Réfutation de la séparation stricte entre forme et contenu

Philodème s’oppose à la séparation stricte entre la forme oratoire/poétique (diction, style, sonorité) et le contenu exprimé (pensée, doxa, enseignement). Il affirme une doctrine de l’unité : le style devient le contenu, et le choix des mots, des structures, des rythmes n’a de sens que par rapport à la pensée qu’ils transmettent, sans qu’il soit possible ni souhaitable de juger séparément la signification et la forme.
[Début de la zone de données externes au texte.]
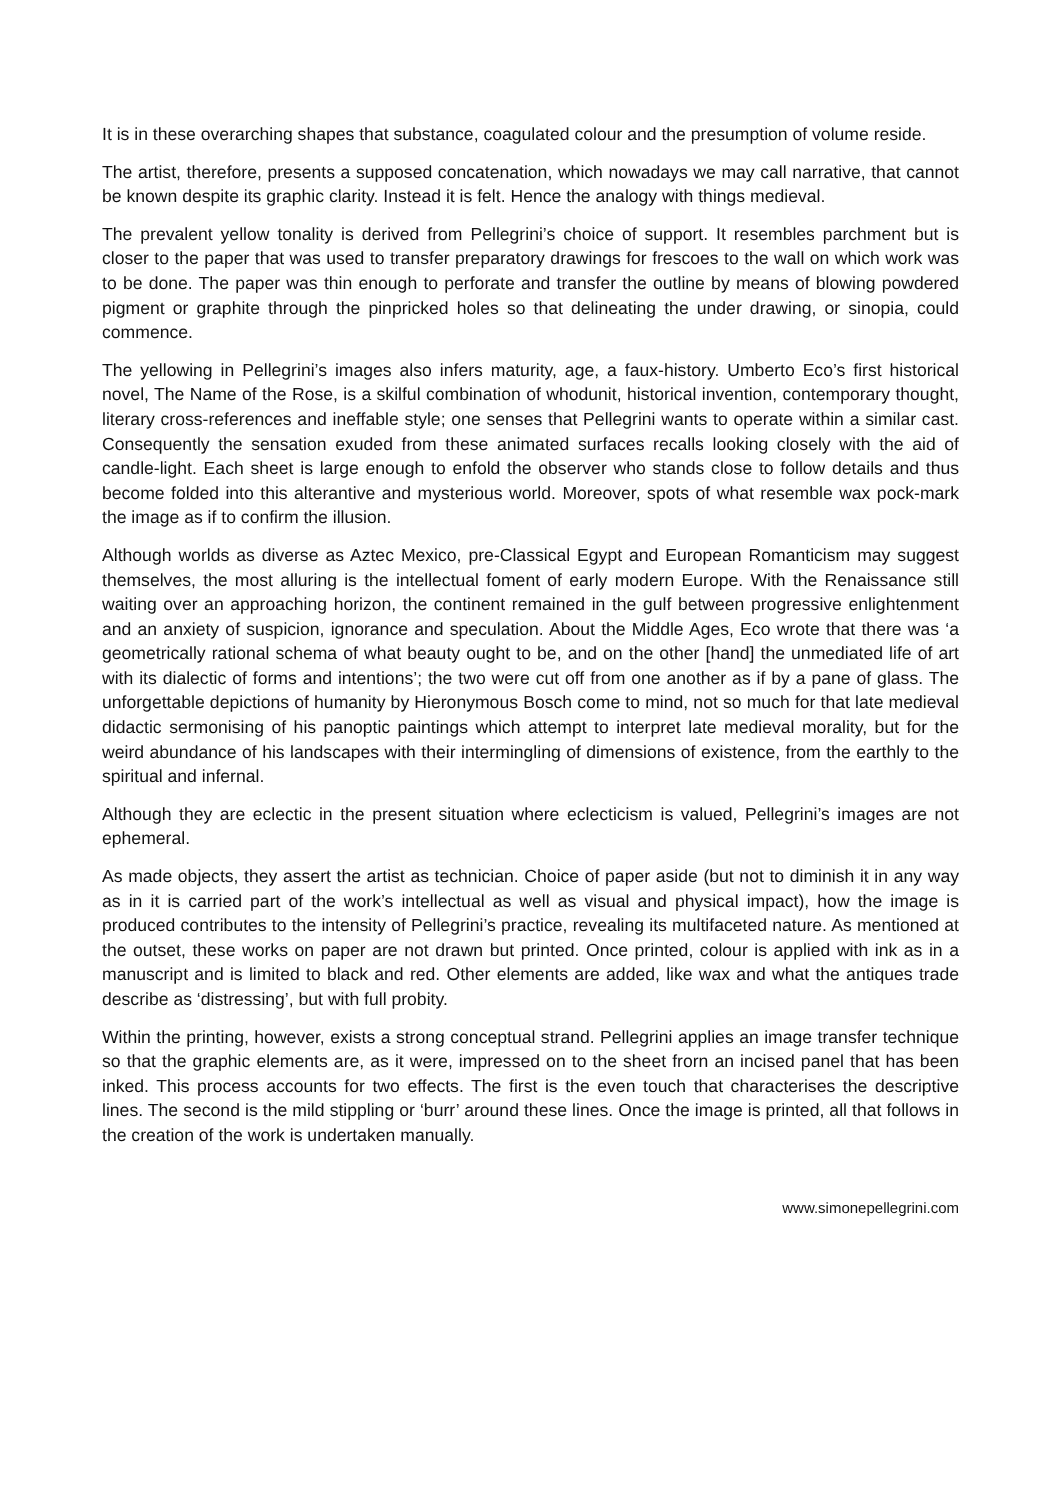It is in these overarching shapes that substance, coagulated colour and the presumption of volume reside.
The artist, therefore, presents a supposed concatenation, which nowadays we may call narrative, that cannot be known despite its graphic clarity. Instead it is felt. Hence the analogy with things medieval.
The prevalent yellow tonality is derived from Pellegrini’s choice of support. It resembles parchment but is closer to the paper that was used to transfer preparatory drawings for frescoes to the wall on which work was to be done. The paper was thin enough to perforate and transfer the outline by means of blowing powdered pigment or graphite through the pinpricked holes so that delineating the under drawing, or sinopia, could commence.
The yellowing in Pellegrini’s images also infers maturity, age, a faux-history. Umberto Eco’s first historical novel, The Name of the Rose, is a skilful combination of whodunit, historical invention, contemporary thought, literary cross-references and ineffable style; one senses that Pellegrini wants to operate within a similar cast. Consequently the sensation exuded from these animated surfaces recalls looking closely with the aid of candle-light. Each sheet is large enough to enfold the observer who stands close to follow details and thus become folded into this alterantive and mysterious world. Moreover, spots of what resemble wax pock-mark the image as if to confirm the illusion.
Although worlds as diverse as Aztec Mexico, pre-Classical Egypt and European Romanticism may suggest themselves, the most alluring is the intellectual foment of early modern Europe. With the Renaissance still waiting over an approaching horizon, the continent remained in the gulf between progressive enlightenment and an anxiety of suspicion, ignorance and speculation. About the Middle Ages, Eco wrote that there was ‘a geometrically rational schema of what beauty ought to be, and on the other [hand] the unmediated life of art with its dialectic of forms and intentions’; the two were cut off from one another as if by a pane of glass. The unforgettable depictions of humanity by Hieronymous Bosch come to mind, not so much for that late medieval didactic sermonising of his panoptic paintings which attempt to interpret late medieval morality, but for the weird abundance of his landscapes with their intermingling of dimensions of existence, from the earthly to the spiritual and infernal.
Although they are eclectic in the present situation where eclecticism is valued, Pellegrini’s images are not ephemeral.
As made objects, they assert the artist as technician. Choice of paper aside (but not to diminish it in any way as in it is carried part of the work’s intellectual as well as visual and physical impact), how the image is produced contributes to the intensity of Pellegrini’s practice, revealing its multifaceted nature. As mentioned at the outset, these works on paper are not drawn but printed. Once printed, colour is applied with ink as in a manuscript and is limited to black and red. Other elements are added, like wax and what the antiques trade describe as ‘distressing’, but with full probity.
Within the printing, however, exists a strong conceptual strand. Pellegrini applies an image transfer technique so that the graphic elements are, as it were, impressed on to the sheet frorn an incised panel that has been inked. This process accounts for two effects. The first is the even touch that characterises the descriptive lines. The second is the mild stippling or ‘burr’ around these lines. Once the image is printed, all that follows in the creation of the work is undertaken manually.
www.simonepellegrini.com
Cette position marque son originalité dans la réflexion antique sur l’art du discours.

Critique des systèmes de classement et de la définition par imitation

Philodème conteste la pertinence des classifications trop détaillées des vertus rhétoriques ou poétiques, et critique la tendance à réduire l’excellence d’un discours à l’imitation des modèles passés (par exemple Homère en poésie, ou tel orateur en prose). Il considère que la compréhension des mécanismes de l’expression passe par une synthèse générale et raisonnée, non par une simple addition ou imitation de critères ou de modèles.

Appréciation du public et du rôle du critique

La compréhension du discours rhétorique ou poétique relève prioritairement d’un auditoire cultivé et formé à l’analyse (le « critique » ou le « logikos »). Philodème affirme que seule une minorité de lecteurs ou d’auditeurs, dotés de compétence, sont capables d’en saisir la constitution, les subtilités et l’excellence. L’art du discours ne peut viser ni l’universalité des effets, ni la séduction de la masse, mais suppose un interlocuteur exigeant, capable de juger en connaissance de cause.